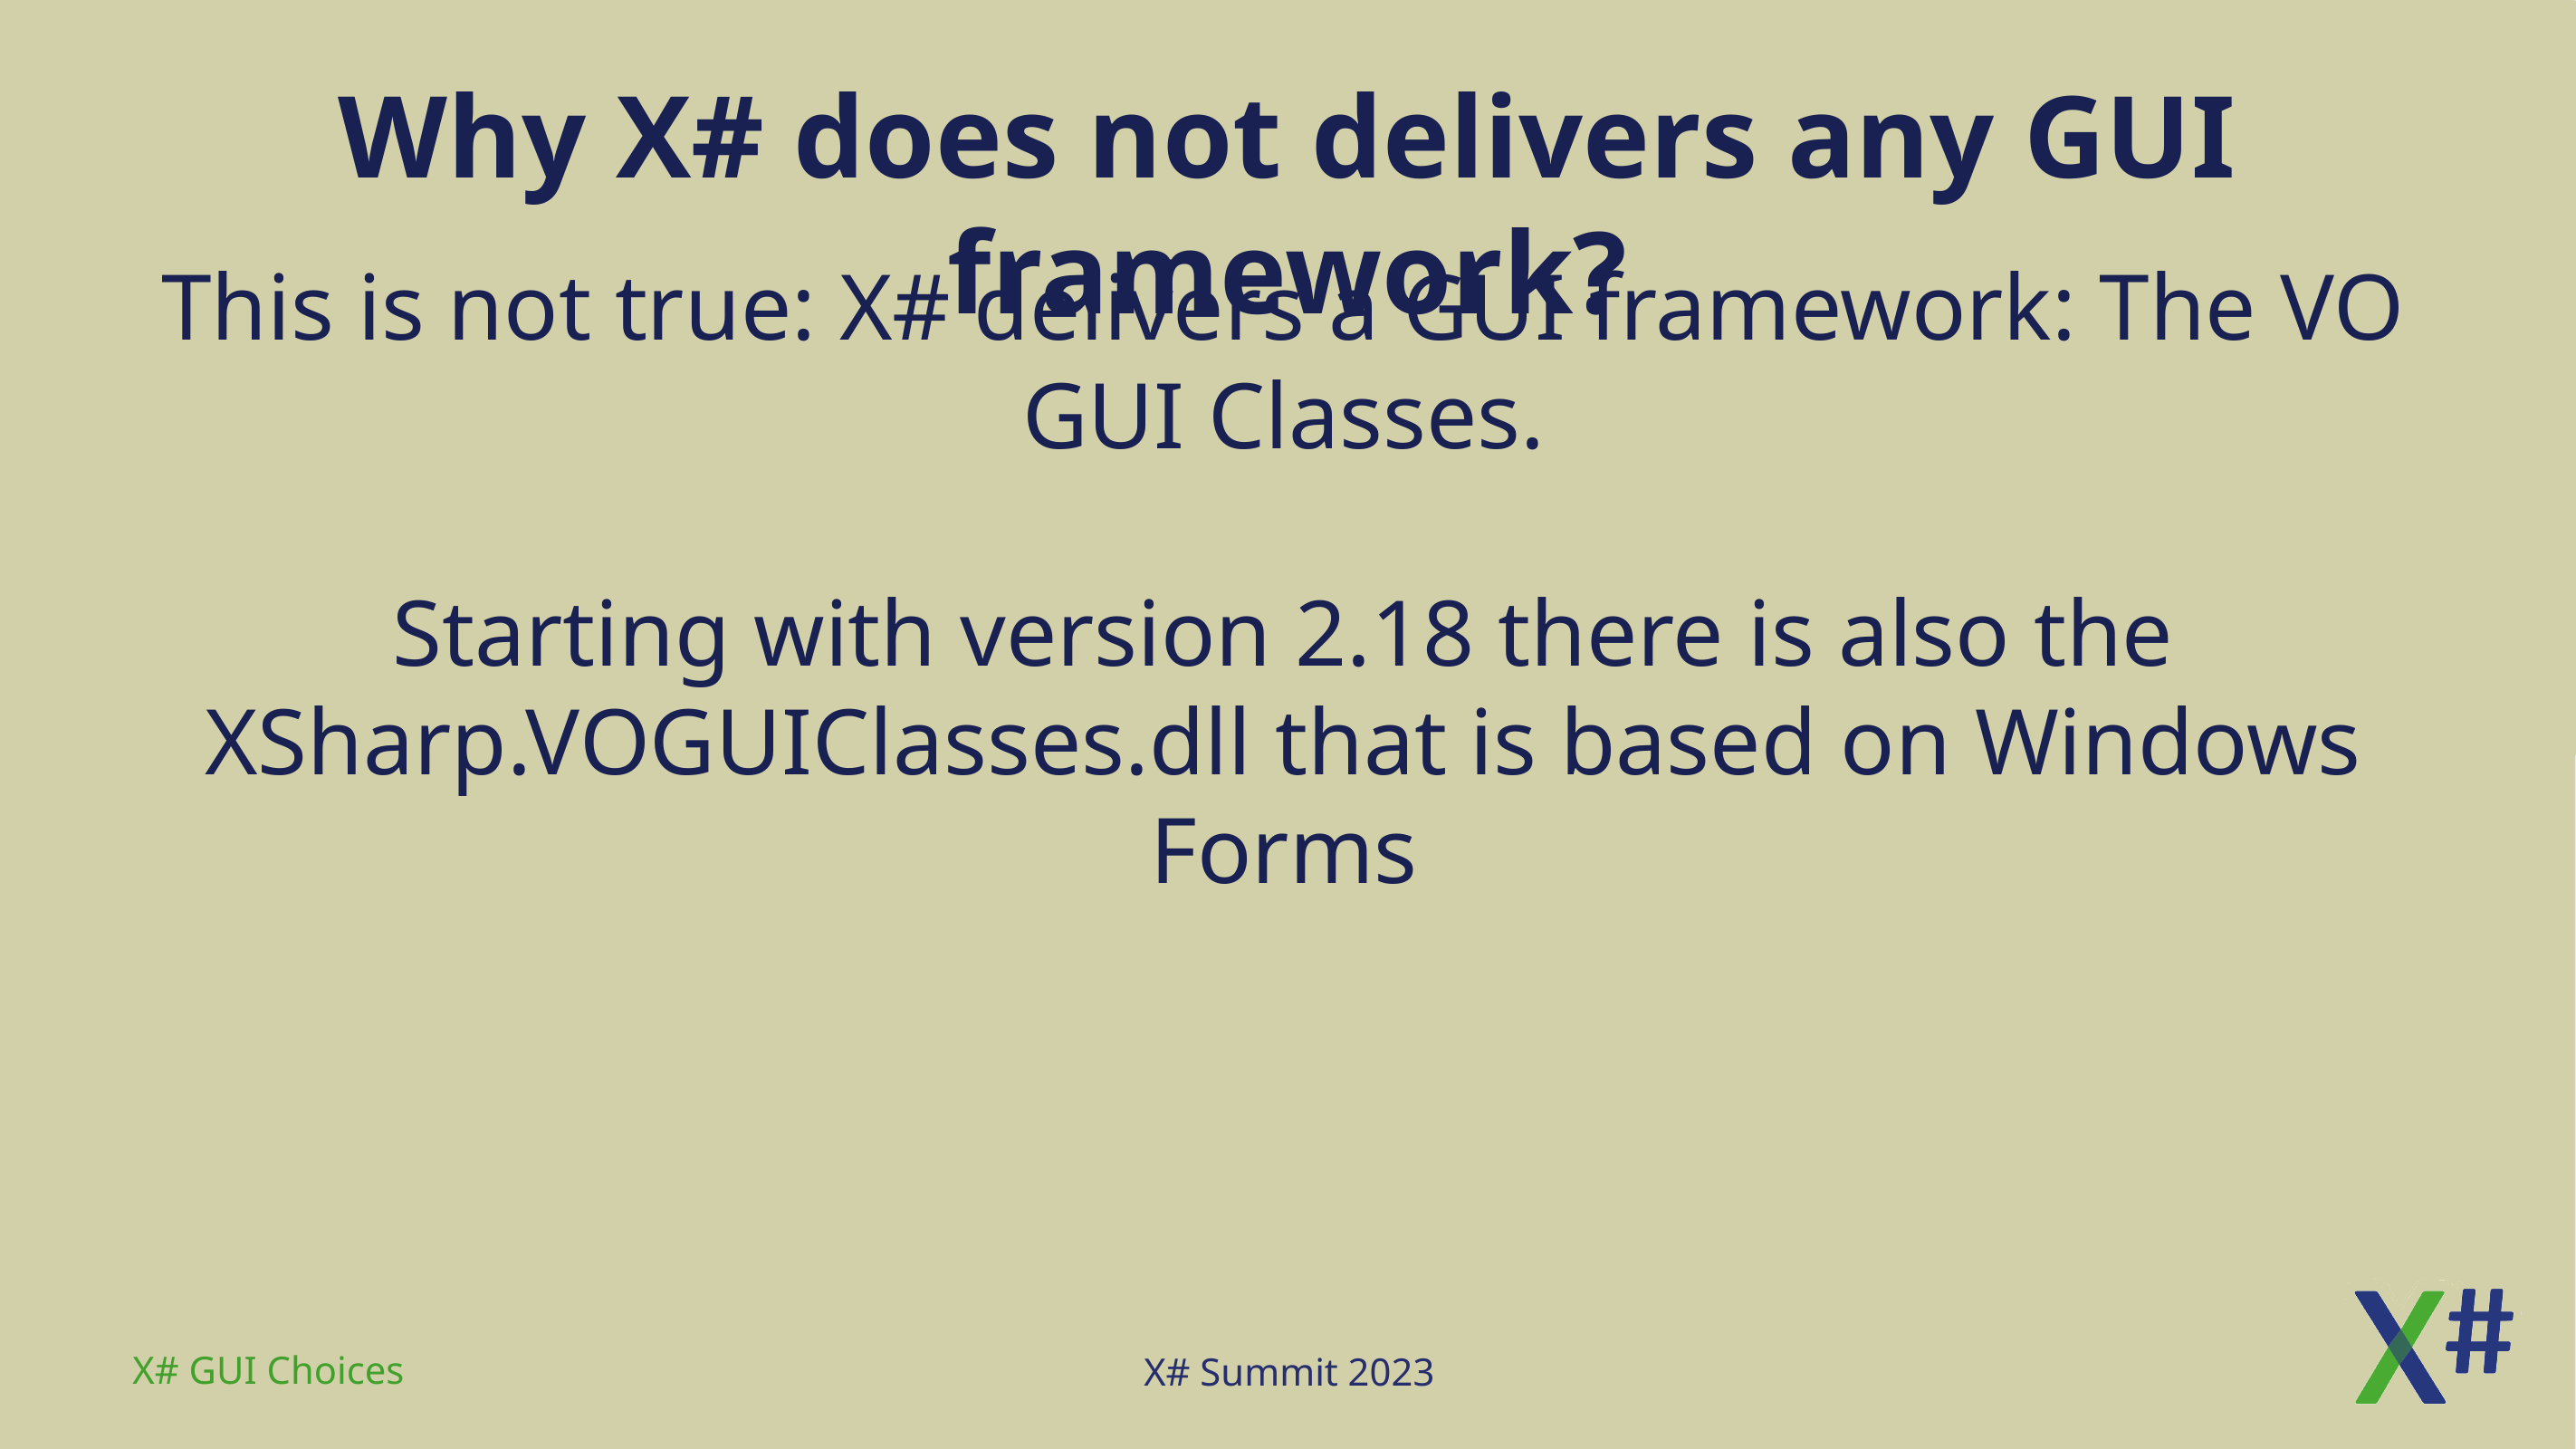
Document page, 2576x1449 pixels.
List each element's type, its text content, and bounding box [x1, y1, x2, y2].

title Why X# does not delivers any GUI framework? [129, 58, 2447, 211]
text_box This is not true: X# delivers a GUI framework: The VO GUI Classes. Starting with version 2.18 there is also the XSharp.VOGUIClasses.dll that is based on Windows Forms [125, 243, 2443, 1228]
picture [2335, 1267, 2536, 1425]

-*-*-

- AIM OF THE TASK:
Exact copies are needed of the line with "List each element's" and each line after it through the end of the material above.

- ANSWER:
List each element's type, its text content, and bounding box [x1, y1, x2, y2].

title Why X# does not delivers any GUI framework? [129, 58, 2447, 211]
text_box This is not true: X# delivers a GUI framework: The VO GUI Classes. Starting with version 2.18 there is also the XSharp.VOGUIClasses.dll that is based on Windows Forms [125, 243, 2443, 1228]
picture [2335, 1267, 2536, 1425]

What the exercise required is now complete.